I think that fire is probably the most likely way I’ll die in China. I’m lucky to live on the second floor of my building. If need be I could jump out and escape with broken ankles at worst. My friends above me are trapped. There are no fire escapes in China, no fire alarms, no fire extinguishers… Actually, there are a few fire extinguishers. I witnessed a fire drill last week in my building. There was no alarm, but someone went around banging on all the doors, telling the students to get out. When everyone was outside (about an hour later) they tested the four or five extinguishers by setting arbitrary fires around the building and extinguishing them.
Satisfied with their Chinese fire drill, the men put the extinguishers back.
There’s also a surprisingly good chance of getting food poisoning. I’m the only person I know who hasn’t gotten it yet. Korea toughened me up. I have an iron stomach. But in China they use human excrement as fertilizer. Eating juicy produce like watermelon or tomato is a dangerous business. You can get all kinds of diseases from these things. They like to hang up meat and leave it for days. This meat sits in the street beside the piles of trash and excrement, by the rats and cockroaches. In the winter it’s not so bad because the cold slows the spread of germs, but in the summer it festers. Summer always makes a dirty place intolerable.
The heat also brings mosquitoes, and around here the mosquitoes carry malaria. No one told me that before I came here, so I never got any shots or meds. I’d go to a Chinese hospital… but I fear that nowhere in China is as life-threatening as a hospital. Even in relatively advanced South Korea I was always presented with the most foul rooms and dirty needles and doctors who felt the cure to all sickness lay in the anus. Around here I’d probably end up getting something amputated by a drunken halfwit in a stained white coat.
The water is not potable, either. I even have to feed my cats bottles water. I’m afraid of getting cholera or some such hideous affliction. Recently, in a town not too far away, 200 schoolchildren fell seriously ill after getting lead poisoning. Their water was tainted by the waste pumped into the ground at nearby battery factories.
Of course, there’s always the chance of being executed.

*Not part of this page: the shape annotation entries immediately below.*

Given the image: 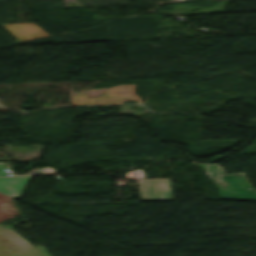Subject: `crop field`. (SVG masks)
I'll use <instances>...</instances> for the list:
<instances>
[{
	"label": "crop field",
	"instance_id": "2",
	"mask_svg": "<svg viewBox=\"0 0 256 256\" xmlns=\"http://www.w3.org/2000/svg\"><path fill=\"white\" fill-rule=\"evenodd\" d=\"M25 220L27 218L8 227L0 225V256H49L43 245L35 248L10 229Z\"/></svg>",
	"mask_w": 256,
	"mask_h": 256
},
{
	"label": "crop field",
	"instance_id": "6",
	"mask_svg": "<svg viewBox=\"0 0 256 256\" xmlns=\"http://www.w3.org/2000/svg\"><path fill=\"white\" fill-rule=\"evenodd\" d=\"M11 201L12 200L10 198L0 194V205L6 204ZM10 218H12V217L0 210V222L5 221Z\"/></svg>",
	"mask_w": 256,
	"mask_h": 256
},
{
	"label": "crop field",
	"instance_id": "4",
	"mask_svg": "<svg viewBox=\"0 0 256 256\" xmlns=\"http://www.w3.org/2000/svg\"><path fill=\"white\" fill-rule=\"evenodd\" d=\"M2 26L20 41L49 35L34 23L3 24Z\"/></svg>",
	"mask_w": 256,
	"mask_h": 256
},
{
	"label": "crop field",
	"instance_id": "1",
	"mask_svg": "<svg viewBox=\"0 0 256 256\" xmlns=\"http://www.w3.org/2000/svg\"><path fill=\"white\" fill-rule=\"evenodd\" d=\"M200 166L218 186L219 198L256 200V191L252 190L242 174L224 176L220 168L214 164L200 163Z\"/></svg>",
	"mask_w": 256,
	"mask_h": 256
},
{
	"label": "crop field",
	"instance_id": "5",
	"mask_svg": "<svg viewBox=\"0 0 256 256\" xmlns=\"http://www.w3.org/2000/svg\"><path fill=\"white\" fill-rule=\"evenodd\" d=\"M0 209L13 217L20 214L15 205L13 204V202L1 206Z\"/></svg>",
	"mask_w": 256,
	"mask_h": 256
},
{
	"label": "crop field",
	"instance_id": "7",
	"mask_svg": "<svg viewBox=\"0 0 256 256\" xmlns=\"http://www.w3.org/2000/svg\"><path fill=\"white\" fill-rule=\"evenodd\" d=\"M0 110H4V109H0Z\"/></svg>",
	"mask_w": 256,
	"mask_h": 256
},
{
	"label": "crop field",
	"instance_id": "3",
	"mask_svg": "<svg viewBox=\"0 0 256 256\" xmlns=\"http://www.w3.org/2000/svg\"><path fill=\"white\" fill-rule=\"evenodd\" d=\"M100 97L87 98L85 93H79L73 96L70 100L72 105H87V104H116L122 103L126 100L136 99L138 103L141 102L139 97L134 94V85H122L109 88L105 94Z\"/></svg>",
	"mask_w": 256,
	"mask_h": 256
}]
</instances>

My friends say they don’t do that sort of thing to foreigners, but my friends don’t have my luck. I made the mistake of teaching my students about satire last month, and one of them told me after class to be careful. “You can get executed for that in China,” he said. I laughed and said that I wouldn’t, but I do need to be careful. I’m not good at keeping out of trouble.
Less likely is the threat of road bandits – who apparently run riot in the southern provinces; getting caught up in the huge uprisings that regularly occur around places like Sichuan (and which are brutally suppressed before the outside world gets to hear a thing); gang violence related to drug-running on the borders with Pakistan and Burma; and even piracy on the high seas. At least these things are exciting. I wouldn’t mind being killed by pirates.
Having said all that, I’ve spent most of my life in Scotland: risking heart disease or getting glassed, knifed or bottled on the way home. I’ve also lived in America where I constantly feared being shot, and in Korea where there always lingered the threat of war, wild boar, and the world’s most aggressive geriatrics. I’ve stumbled upon giant lizards in Malaysia, been paralysed in the Philippines, and had my plane crash in Japan.
It’s a dangerous world. I could list a number of oft-used (on Facebook, at least) quotes about living life to the fullest and not fearing death… In the end, even though I’m afraid to use any of them because they have become so cliched that they sound meaningless, there is wisdom in all of them. We could, after all, die at any moment.